▶ **Try it**
Your copy should repeat each record exactly and contain none of the pictures.

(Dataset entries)
*** Begin section ***

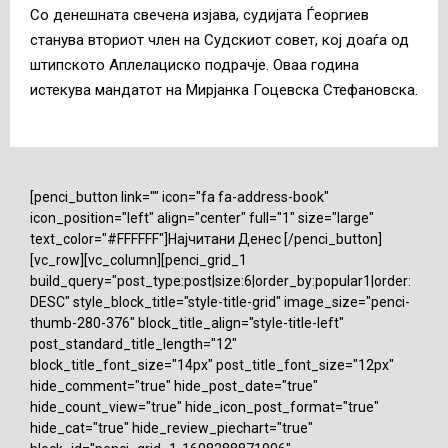
Со денешната свечена изјава, судијата Ѓеоргиев
станува вториот член на Судскиот совет, кој доаѓа од
штипското Аплелациско подрачје. Оваа година
истекува мандатот на Мирјанка Гоцевска Стефановска.
[penci_button link="" icon="fa fa-address-book"
icon_position="left" align="center" full="1" size="large"
text_color="#FFFFFF"]Најчитани Денес [/penci_button]
[vc_row][vc_column][penci_grid_1
build_query="post_type:post|size:6|order_by:popular1|order:
DESC" style_block_title="style-title-grid" image_size="penci-
thumb-280-376" block_title_align="style-title-left"
post_standard_title_length="12"
block_title_font_size="14px" post_title_font_size="12px"
hide_comment="true" hide_post_date="true"
hide_count_view="true" hide_icon_post_format="true"
hide_cat="true" hide_review_piechart="true"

*** End section ***

▶ **Task result**
Со денешната свечена изјава, судијата Ѓеоргиев
станува вториот член на Судскиот совет, кој доаѓа од
штипското Аплелациско подрачје. Оваа година
истекува мандатот на Мирјанка Гоцевска Стефановска.
[penci_button link="" icon="fa fa-address-book"
icon_position="left" align="center" full="1" size="large"
text_color="#FFFFFF"]Најчитани Денес [/penci_button]
[vc_row][vc_column][penci_grid_1
build_query="post_type:post|size:6|order_by:popular1|order:
DESC" style_block_title="style-title-grid" image_size="penci-
thumb-280-376" block_title_align="style-title-left"
post_standard_title_length="12"
block_title_font_size="14px" post_title_font_size="12px"
hide_comment="true" hide_post_date="true"
hide_count_view="true" hide_icon_post_format="true"
hide_cat="true" hide_review_piechart="true"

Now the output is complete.